Copy out every one of the lines below word for word, leaving out the pictures.
-- Start RECORDS FOR PROCESSING --
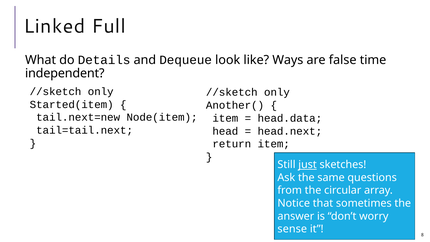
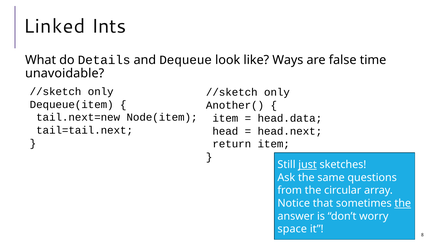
Full: Full -> Ints
independent: independent -> unavoidable
Started(item: Started(item -> Dequeue(item
the at (403, 203) underline: none -> present
sense: sense -> space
-- End RECORDS FOR PROCESSING --
*EXERCISE RESULT:*
Full: Full -> Ints
independent: independent -> unavoidable
Started(item: Started(item -> Dequeue(item
the at (403, 203) underline: none -> present
sense: sense -> space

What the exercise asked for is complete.